И удаление в мир «возвышающих обманов» в известные исторические моменты признаются «объективно» обязательным, естественно необходимым.
«Во времена общественной приниженности, общественной неурядицы, от общества не зависящей, искусство и художество находятся в большом процветании потому именно, что большинство развитых людей находят в них отдохновение от грустных дум и примирение со своими высшими требованиями». С. Венгеров приводит пример интеллигенции сороковых годов. Он называет «как нельзя более естественным» образ действий этой интеллигенции, «потратившей все лучшие силы свои, весь запас природных дарований» на художественное творчество. В художественных произведениях, – поясняет он, – люди сороковых годов воспроизводили «душевную боль свою, стон своего наболевшего сердца». Идеализм получает высшее оправдание.
«Поэзия, да, поэзия была необходима нашим «отцам», иначе они бы унизились до участия в разных несправедливостях, до забвения истинного понятия о человеческом достоинстве и требовании осмысленного человеческого существования».
Эстетика объявляется – в известных случаях – спасительницей и хранительницей прогрессивных тенденций. Противоречие взгляду на нее, высказанному шестидесятниками, получается полное.
Реабилитация эстетики покупается ценою другого противоречия их взглядам – ценою реабилитации людей сороковых годов, точнее – дворянской интеллигенции названной эпохи.

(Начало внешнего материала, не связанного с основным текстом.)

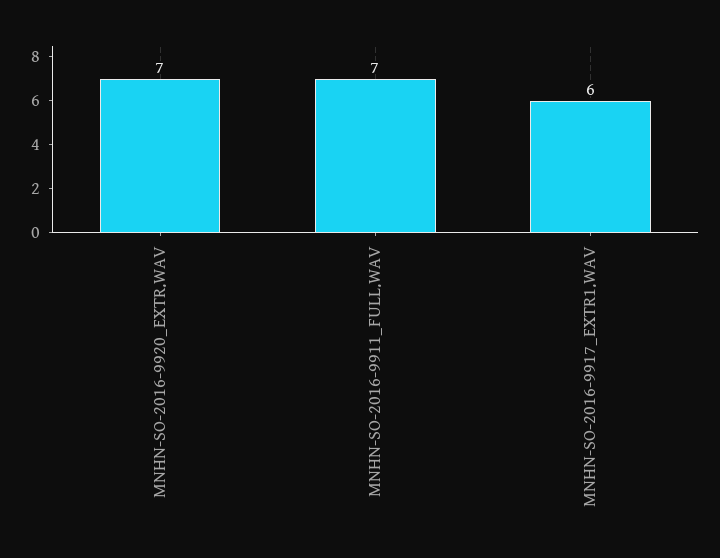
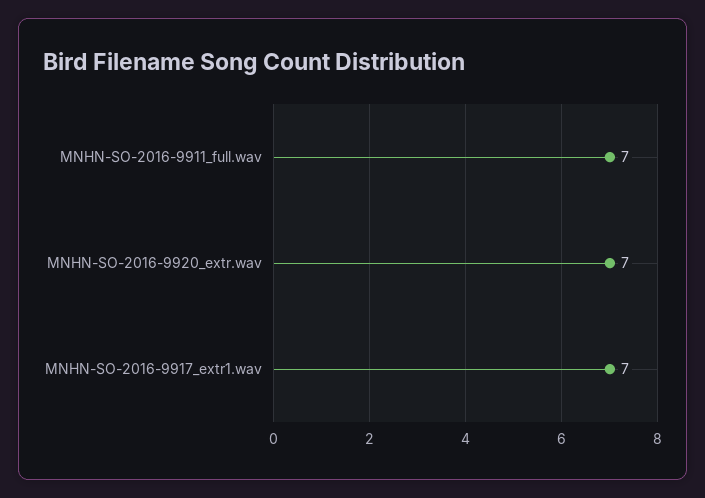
MNHN-SO-2016-9917_EXTR1.WAV: 6 -> 7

Прекраснодушные баричи – «Обломовы», какими они являлись в глазах «мыслящих реалистов», характеризуются теперь как глубоко несчастные прогрессисты, парализованные в своих высоких стремлениях гнетом «безвременья». К подобной реабилитации обязывает разночинцев-восьмидесятников сделанное ими культурное «заимствование!». Усвоивши выработанный «феодальной» психологией прием – примиряться с трагизмом «эмпирической безысходности» на почве «идеалистических» построений, разночинцы-восьмидесятники неминуемо должны были предать забвению социальную грань, отделяющую их от носителей «идеалистического начала» в дореформенную старину, должны были поставить себя и их в одну плоскость, оценить свою и их идеологию с отвлеченной «общечеловеческой» точки зрения… Отсюда протест «восьмидесятников» против «партийности» в художественной литературе и требование, чтобы литература служила «общечеловеческим» целям, изображала «общечеловеческое», «общечеловеческие» типы».
Оправдывая эстетическую реакцию в прошлом, г. Венгеров оправдывал ее тем самым и в настоящем. Текущий исторический момент как раз принадлежал к разряду «известных случаев»: «новые» интеллигенты не были «энергичными» людьми, «новая» эпоха была эпохой общественной «приниженности». «Поэзия необходима нам, иначе мы погибнем», – вот какую мысль доказывают все рассуждения апологета «идеализма».
Остов «сурового здания» начинает отделываться, внутренность его обставляется экзотической обстановкой. Появляются даже портреты великолепных предков на стенах.